The order also stated:

"5. None of the securities shall be offered and sold except in accordance with the terms of this order and the registration statement without first securing amendment of the order or the written permission of the bureau. Before executing any agreements or before finalizing and putting into effect any proposed changes, requirements of the bureau shall be ascertained and compliance effected therewith."

It is apparent from the above that the bureau incorporated the conditions contained in the escrow agreement into its order. The condition contained in the escrow agreement relating the release of the final $125,000 was the following:

"(iii) Upon request of the Underwriter made on the date of the initial closing of the Permanent Loan, the Escrow Agent shall release the remaining $125,000 then in Escrow together with all accrued interest, if any * * *."

It is conceded by the parties that closing never occurred on the permanent loan. Petitioners contend *105 that the amendment signed by the investors was effective to alter the conditions stated above. That contention ignores paragraph five of the bureau's order, which states that the terms of the order and of the registration statement may not be altered without prior bureau approval. No such prior approval was requested or received, nor was written consent of the bureau sought and obtained.

It also ignores MCL 451.810(g); MSA 19.776(410)(g), which provides in pertinent part:

"(g) Any condition, stipulation, or provision binding any person acquiring any security or commodity contract to waive compliance with any provision of this act or any rule or order hereunder is void."

It is apparent from the above that the bureau was fully authorized to impose the above condition concerjing release of the escrow funds. Without prior bureau approval, the parties could not alter that condition.

Even assuming that the investors could have waived the escrow condition without having received prior bureau approval, it does not appear that this amendment was effective to accomplish this result. In September, 1974, the investors were sent a letter in which they were asked to agree to an amendment of the limited partnership agreement. The provision of the limited partnership agreement which they were asked to amend related to the party who was entitled to received the $125,000 held in escrow once the escrow condition was complied with. In order for a waiver to be effective, it must be shown that the waiving party voluntarily and intentionally relinquished a known right.[2] Neither the letter nor the amendment *106 contained any reference to the escrow agreement.

The three investors who testified at the hearing all claimed that it was their understanding that the only purpose of the amendment was to enable the substitution of Schwaemmle for the original contractor. There was no evidence introduced at the hearing which demonstrated that any investors had actual knowledge that this amendment was intended to alter the terms of the escrow agreement.

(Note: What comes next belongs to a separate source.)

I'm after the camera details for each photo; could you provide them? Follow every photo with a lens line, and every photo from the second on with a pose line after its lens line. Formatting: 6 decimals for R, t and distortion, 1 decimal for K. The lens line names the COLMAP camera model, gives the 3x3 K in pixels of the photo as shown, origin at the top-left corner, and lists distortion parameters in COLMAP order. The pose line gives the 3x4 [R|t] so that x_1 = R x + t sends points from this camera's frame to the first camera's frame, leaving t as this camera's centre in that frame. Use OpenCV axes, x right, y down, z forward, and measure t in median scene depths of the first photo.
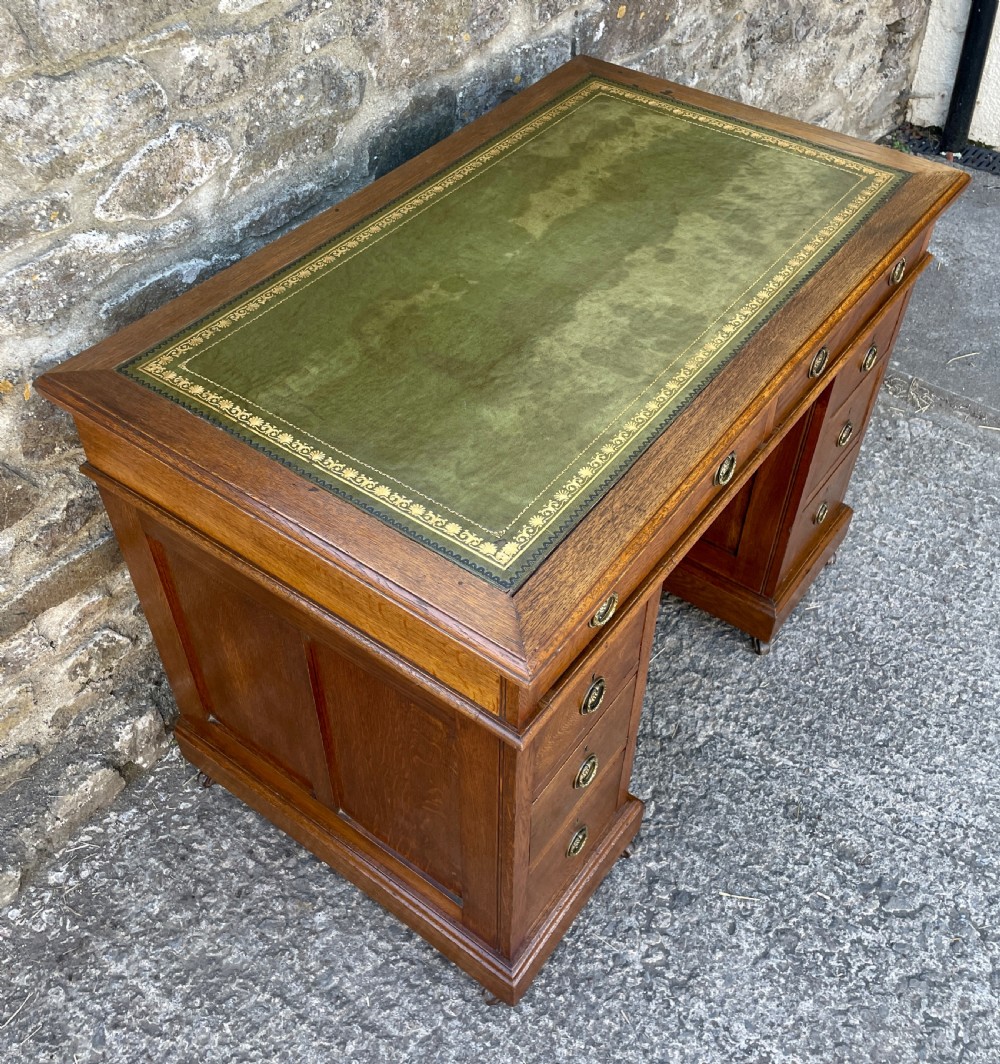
lens RADIAL K [[1085.0, 0, 511.5], [0, 1085.0, 504.3], [0, 0, 1]] dist [0.035115, 0.000000]
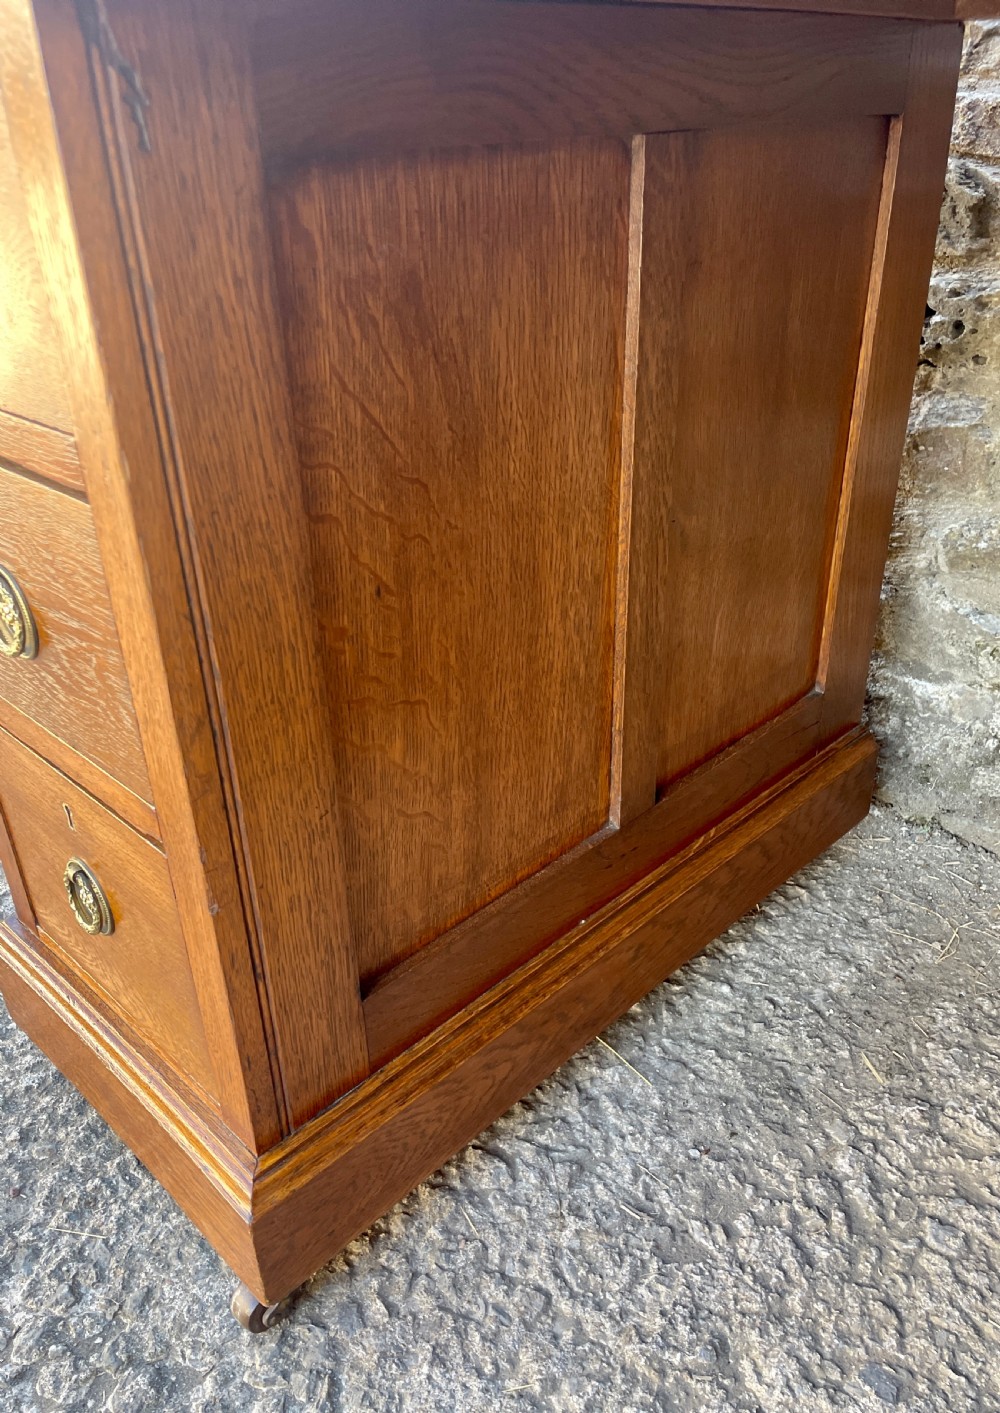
lens RADIAL K [[1095.2, 0, 484.6], [0, 1095.2, 737.0], [0, 0, 1]] dist [0.044898, -0.072576]
pose [[-0.156735, 0.487589, -0.858889, 0.340136], [-0.681859, 0.575706, 0.451256, -0.024712], [0.714495, 0.656369, 0.242234, 0.875234]]
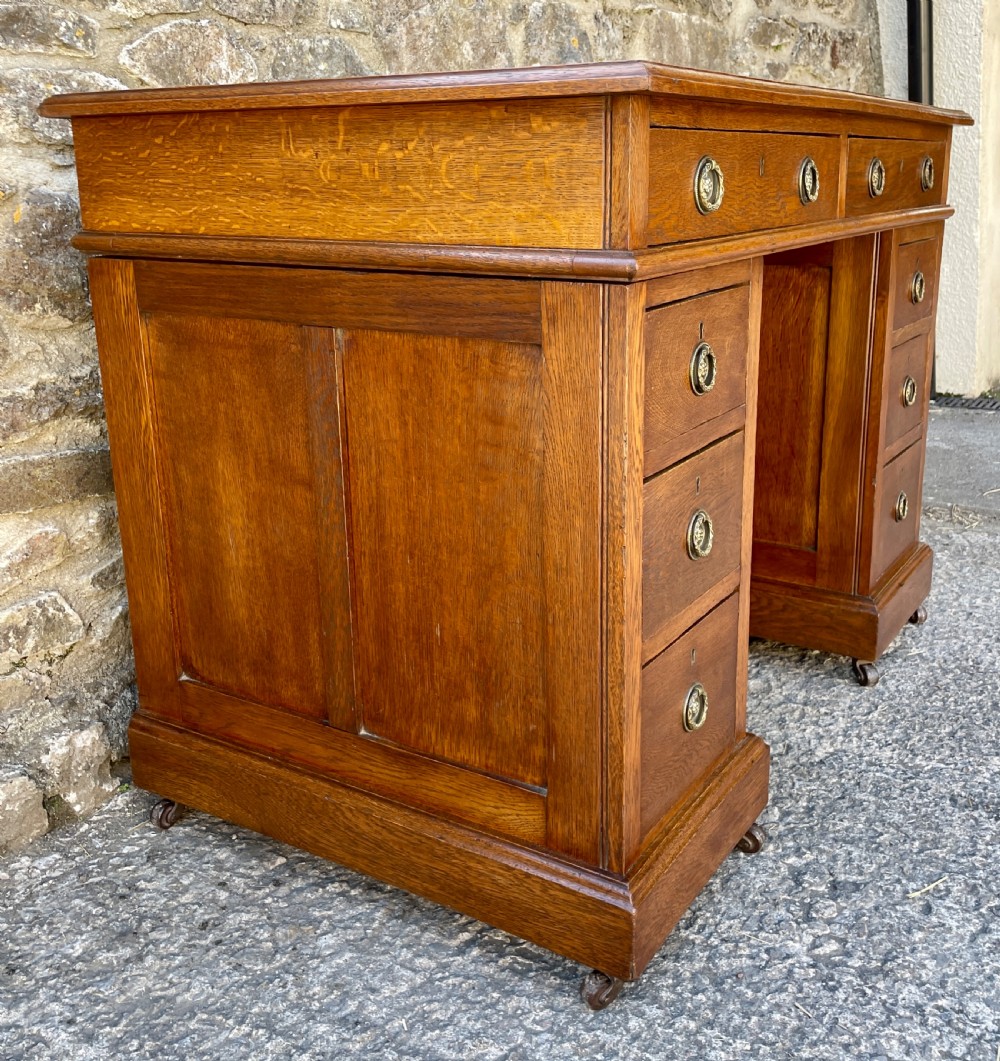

In view of the fact that the May, 1974, and the September, 1974, communications which were sent to the investors did not refer specifically to waiver to the escrow provisions, and in view of the fact that none of the investors were shown to have had actual knowledge of the proposed change of the escrow agreement, it appears that the bureau's decision to deny petitioners' request was supported by competent, material, and substantial evidence. Its decision to return the funds contained in the escrow account to the investors should not have been set aside.

The circuit court is reversed. The decision of the Corporation and Securities Bureau is reinstated.

NOTES

[*] Circuit judge, sitting on the Court of Appeals by assignment.

[1] 1979 AC R 451.705.3(1), (4).

[2] Bissell v L W Edison Co, 9 Mich. App. 276; 156 NW2d 623 (1967).